XSA-108 hitting AWS EC2 makes me speculate

You might have heard of the massive September EC2 virtual machine reboot on the Amazon Web Services cloud. Right away it was speculated that this is due to a security bug in Xen, the hypervisor platform used by EC2. On October 1st, the embargo was lifted and the suspicions were confirmed. The bug, XSA-108, can allow a guest VM on the hypervisor to read data related to other guests on the same hypervisor. Other cloud service providers using Xen were affected as well, including RackSpace and SoftLayer.

Jeff Barr from AWS mentions in an update to the announcement: “we completed a reboot of less than 10% of the EC2 fleet…”, claiming that less than 10% of the hosts (or possibly guests) are vulnerable. Having analyzed this snippet and other details that were provided in the announcements, I reached some intriguing conclusions.

Xen Logo

Reading the XSA-108 advisory, one can learn that it affects all Xen instances, starting with version 4.1. It is also mentioned that “Running only PV guests will avoid this vulnerability”. A PV guest is a short for pravirtual guest, a guest VM that has a modified kernel, so that it can run on a host without special hardware support while providing better IO performance. The alternative to PV is HVM, hardware assisted VM. Xen is able to use both modes of operation, PV, however, is only available for certain Linux kernels,  and Windows OS, for example, can only run in the HVM mode.

If more than 90% of the hosts are not vulnerable then it must mean that those hosts are either running a version lower than 4.0 or that those hosts are guaranteed not to run PV guests.  Let’s consider the first explanation.
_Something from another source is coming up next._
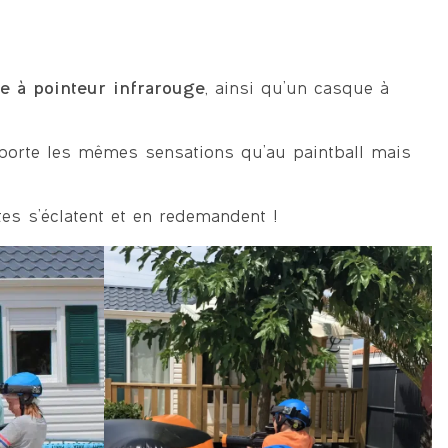
e à pointeur infrarouge
, ainsi qu’un casque à
orte les mêmes sensations qu’au paintball mais
tes s’éclatent et en redemandent !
Xen 4.1 was released in March 2011, whereas EC2 is out there since 2008. It might be that Amazon believes in “sticking to what works”, something I can often identify with, and as a result keeps running on a 3 year-old hypervisor version.

According to the second explanation, a large amount of hosts will be dedicated to running only PV guests. We need to be mindful of two factors: a) AWS is switching to HVM and leaving PV behind, and b) Windows hosts are not PV. So having most of your host PV-only, would mean that you need to designate certain hosts for Windows and others for PV supporting OSes, this will also mean that there is a relatively small install base of Windows VMs at EC2 (not surprising) and that the spread of the new HVM enabled instances is not yet broad.

Personally, I would like AWS and other cloud providers to upgrade to newer hypervisors and offer better virtualization features. For example, if EC2 would support live migration, then they could just roll the upgrade and would not need to announce any of this.